Lude Ahiara is a community in Ahiara Mbaise, Nigeria with seven kindreds: Lude Ama, Umuoriaku, Umunwaja, Umuokoro, Umuezeala, Umuokpo, Umulogho. Lude Ahiara one of the communities of Ahiara-Ofor Iri and located within the Ahiazu Local Government Area of Mbaise, Imo State. It is surrounded by other communities namely: Oru, Amakpaka Nnarambia, Obodo Ahiara and Obohia Ekwerazu.

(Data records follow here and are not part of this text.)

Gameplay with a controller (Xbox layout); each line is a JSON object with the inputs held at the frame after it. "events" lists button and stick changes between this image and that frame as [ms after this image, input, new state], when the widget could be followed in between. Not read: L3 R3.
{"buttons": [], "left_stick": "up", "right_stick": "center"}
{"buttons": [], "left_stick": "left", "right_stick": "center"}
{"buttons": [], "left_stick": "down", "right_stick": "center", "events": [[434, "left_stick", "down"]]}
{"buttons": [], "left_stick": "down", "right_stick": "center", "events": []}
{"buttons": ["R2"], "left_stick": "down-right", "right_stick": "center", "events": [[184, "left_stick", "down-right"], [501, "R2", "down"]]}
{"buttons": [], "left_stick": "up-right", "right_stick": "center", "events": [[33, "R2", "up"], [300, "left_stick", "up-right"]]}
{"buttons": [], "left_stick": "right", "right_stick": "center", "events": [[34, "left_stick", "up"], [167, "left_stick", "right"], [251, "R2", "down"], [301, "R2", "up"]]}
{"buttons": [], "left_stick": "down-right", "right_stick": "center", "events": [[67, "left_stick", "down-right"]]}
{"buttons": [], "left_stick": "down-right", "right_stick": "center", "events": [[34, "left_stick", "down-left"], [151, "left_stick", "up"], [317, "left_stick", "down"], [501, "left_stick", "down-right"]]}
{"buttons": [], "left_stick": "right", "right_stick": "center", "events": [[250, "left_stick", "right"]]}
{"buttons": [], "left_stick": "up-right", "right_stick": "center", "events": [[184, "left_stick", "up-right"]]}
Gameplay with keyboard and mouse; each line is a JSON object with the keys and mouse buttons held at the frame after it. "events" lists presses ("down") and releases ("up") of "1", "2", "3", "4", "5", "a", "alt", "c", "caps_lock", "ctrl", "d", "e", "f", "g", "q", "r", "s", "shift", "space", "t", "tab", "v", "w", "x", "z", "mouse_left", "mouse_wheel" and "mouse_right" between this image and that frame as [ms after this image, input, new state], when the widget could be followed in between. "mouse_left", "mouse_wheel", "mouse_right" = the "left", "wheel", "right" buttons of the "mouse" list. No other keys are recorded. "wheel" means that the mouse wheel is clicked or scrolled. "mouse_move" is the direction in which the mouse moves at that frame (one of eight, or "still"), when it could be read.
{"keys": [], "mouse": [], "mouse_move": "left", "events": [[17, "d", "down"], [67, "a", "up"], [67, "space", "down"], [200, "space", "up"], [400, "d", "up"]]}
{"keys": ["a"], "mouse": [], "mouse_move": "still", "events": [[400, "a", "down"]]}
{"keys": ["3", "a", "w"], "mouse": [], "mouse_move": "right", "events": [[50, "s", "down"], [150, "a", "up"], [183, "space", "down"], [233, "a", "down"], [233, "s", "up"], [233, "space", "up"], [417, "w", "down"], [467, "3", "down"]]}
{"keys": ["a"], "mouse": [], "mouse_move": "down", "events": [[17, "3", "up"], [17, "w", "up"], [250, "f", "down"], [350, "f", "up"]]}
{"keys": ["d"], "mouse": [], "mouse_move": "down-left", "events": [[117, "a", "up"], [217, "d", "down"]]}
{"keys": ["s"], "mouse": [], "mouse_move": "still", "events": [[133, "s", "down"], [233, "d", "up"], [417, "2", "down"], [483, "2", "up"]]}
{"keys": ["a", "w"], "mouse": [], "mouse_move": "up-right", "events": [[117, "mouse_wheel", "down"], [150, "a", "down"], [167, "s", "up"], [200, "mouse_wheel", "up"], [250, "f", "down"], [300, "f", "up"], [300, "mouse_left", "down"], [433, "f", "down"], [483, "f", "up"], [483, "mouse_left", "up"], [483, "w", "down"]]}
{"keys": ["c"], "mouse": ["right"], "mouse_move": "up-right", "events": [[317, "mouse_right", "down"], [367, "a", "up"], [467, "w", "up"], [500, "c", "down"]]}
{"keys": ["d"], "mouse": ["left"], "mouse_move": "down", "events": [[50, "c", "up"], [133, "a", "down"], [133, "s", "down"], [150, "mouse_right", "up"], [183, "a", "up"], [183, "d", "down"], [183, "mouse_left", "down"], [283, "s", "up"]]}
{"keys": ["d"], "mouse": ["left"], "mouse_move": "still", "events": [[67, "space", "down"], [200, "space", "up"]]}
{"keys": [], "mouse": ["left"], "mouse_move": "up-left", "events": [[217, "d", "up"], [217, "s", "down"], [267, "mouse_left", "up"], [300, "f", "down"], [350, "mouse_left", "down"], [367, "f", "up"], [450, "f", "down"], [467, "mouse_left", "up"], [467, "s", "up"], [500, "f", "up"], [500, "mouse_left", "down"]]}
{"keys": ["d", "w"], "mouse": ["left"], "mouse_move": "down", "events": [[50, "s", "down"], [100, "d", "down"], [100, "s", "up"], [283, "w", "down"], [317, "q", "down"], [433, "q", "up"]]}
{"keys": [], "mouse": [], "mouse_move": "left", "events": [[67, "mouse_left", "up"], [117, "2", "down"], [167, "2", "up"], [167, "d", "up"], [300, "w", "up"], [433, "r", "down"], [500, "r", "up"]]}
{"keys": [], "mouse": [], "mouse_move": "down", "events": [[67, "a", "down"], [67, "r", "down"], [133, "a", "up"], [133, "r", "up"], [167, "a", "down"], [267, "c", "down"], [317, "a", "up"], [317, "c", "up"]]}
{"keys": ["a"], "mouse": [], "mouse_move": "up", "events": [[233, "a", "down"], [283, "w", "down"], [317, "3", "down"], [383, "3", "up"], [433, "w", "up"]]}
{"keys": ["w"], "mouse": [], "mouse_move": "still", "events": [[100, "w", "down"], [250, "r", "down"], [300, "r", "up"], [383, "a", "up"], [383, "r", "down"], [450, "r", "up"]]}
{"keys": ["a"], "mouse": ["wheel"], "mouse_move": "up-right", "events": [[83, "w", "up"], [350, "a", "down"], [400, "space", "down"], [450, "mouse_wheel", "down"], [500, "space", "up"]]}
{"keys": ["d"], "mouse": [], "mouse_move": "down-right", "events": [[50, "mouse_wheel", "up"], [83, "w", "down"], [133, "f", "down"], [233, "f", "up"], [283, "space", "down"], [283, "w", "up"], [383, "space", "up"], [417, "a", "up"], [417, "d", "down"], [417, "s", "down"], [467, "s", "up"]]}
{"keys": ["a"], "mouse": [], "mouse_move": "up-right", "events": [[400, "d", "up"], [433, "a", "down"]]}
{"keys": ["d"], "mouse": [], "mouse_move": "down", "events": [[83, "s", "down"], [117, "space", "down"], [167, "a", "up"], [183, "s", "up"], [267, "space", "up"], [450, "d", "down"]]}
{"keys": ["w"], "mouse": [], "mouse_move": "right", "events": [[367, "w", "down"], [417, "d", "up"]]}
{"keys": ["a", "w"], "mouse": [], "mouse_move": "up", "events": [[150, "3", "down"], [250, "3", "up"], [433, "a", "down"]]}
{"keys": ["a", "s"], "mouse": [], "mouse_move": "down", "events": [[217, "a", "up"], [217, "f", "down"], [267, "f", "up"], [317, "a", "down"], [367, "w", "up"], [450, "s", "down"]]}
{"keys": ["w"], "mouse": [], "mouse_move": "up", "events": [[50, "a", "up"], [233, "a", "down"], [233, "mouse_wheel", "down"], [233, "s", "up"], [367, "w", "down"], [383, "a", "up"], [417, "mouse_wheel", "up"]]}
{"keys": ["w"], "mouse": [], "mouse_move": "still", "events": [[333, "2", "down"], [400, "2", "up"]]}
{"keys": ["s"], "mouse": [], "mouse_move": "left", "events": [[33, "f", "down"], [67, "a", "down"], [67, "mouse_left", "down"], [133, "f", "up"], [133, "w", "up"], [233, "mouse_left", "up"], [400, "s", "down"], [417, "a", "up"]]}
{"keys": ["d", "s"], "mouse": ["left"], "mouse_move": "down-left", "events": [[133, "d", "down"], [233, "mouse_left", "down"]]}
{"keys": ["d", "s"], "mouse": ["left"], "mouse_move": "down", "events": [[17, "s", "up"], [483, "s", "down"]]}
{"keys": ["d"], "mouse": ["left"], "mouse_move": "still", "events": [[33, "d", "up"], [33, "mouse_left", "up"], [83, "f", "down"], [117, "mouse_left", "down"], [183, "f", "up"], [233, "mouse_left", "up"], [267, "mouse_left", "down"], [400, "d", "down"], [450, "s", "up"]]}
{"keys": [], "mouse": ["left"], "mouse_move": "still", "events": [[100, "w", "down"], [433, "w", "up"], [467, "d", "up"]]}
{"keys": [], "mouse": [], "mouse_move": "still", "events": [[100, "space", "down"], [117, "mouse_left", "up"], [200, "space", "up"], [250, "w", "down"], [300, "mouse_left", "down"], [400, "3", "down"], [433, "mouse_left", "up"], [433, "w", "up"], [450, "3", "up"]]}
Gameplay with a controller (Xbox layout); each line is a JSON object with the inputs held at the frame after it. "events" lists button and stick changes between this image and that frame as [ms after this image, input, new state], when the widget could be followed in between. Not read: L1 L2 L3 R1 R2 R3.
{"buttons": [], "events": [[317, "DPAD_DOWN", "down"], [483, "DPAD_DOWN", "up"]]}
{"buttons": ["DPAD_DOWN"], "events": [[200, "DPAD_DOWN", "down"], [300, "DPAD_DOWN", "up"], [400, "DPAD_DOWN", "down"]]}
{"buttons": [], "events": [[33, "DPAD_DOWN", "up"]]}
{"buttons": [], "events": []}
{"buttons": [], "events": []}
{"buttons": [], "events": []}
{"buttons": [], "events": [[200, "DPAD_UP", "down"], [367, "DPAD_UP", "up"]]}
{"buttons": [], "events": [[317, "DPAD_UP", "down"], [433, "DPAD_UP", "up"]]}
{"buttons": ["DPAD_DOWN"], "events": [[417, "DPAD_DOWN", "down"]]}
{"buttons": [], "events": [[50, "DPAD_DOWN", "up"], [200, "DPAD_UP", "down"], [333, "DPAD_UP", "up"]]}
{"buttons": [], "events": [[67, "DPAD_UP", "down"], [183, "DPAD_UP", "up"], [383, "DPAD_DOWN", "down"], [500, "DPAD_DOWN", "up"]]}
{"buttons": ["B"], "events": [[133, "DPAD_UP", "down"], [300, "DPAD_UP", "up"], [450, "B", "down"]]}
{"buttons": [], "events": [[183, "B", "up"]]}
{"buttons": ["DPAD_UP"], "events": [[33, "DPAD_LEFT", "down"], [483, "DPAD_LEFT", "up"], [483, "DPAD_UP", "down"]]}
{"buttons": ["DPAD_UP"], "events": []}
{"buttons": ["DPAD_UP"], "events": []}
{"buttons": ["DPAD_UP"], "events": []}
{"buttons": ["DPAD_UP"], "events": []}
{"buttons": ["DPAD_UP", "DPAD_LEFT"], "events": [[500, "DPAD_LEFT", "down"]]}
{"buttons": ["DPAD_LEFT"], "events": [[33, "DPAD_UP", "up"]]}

The village market is called Nkwo Lude and its day is every two Nkwo Market day (Eight days). The proximity of Nkwo Lude to Afor Oru (with a big timber market), Eke Ahiara Junction (in Nnarambia/Ahiara Centre) and its good road connections to other communities places the area in a vantage position for huge economic growth especially with the emerging urban area of Nnarambia with the presence of motor park, Mbaise Catholic cathedral and Imo Polyethnic and local government headquarters at Afor Oru.

History 
The Eze Lude was Late Eze Jude. S. Anyamele the Ude 1 of Lude Ahiara and the first Eze Lude after the community gained autonomy from the government. A new traditional ruler has been selected to be crowned.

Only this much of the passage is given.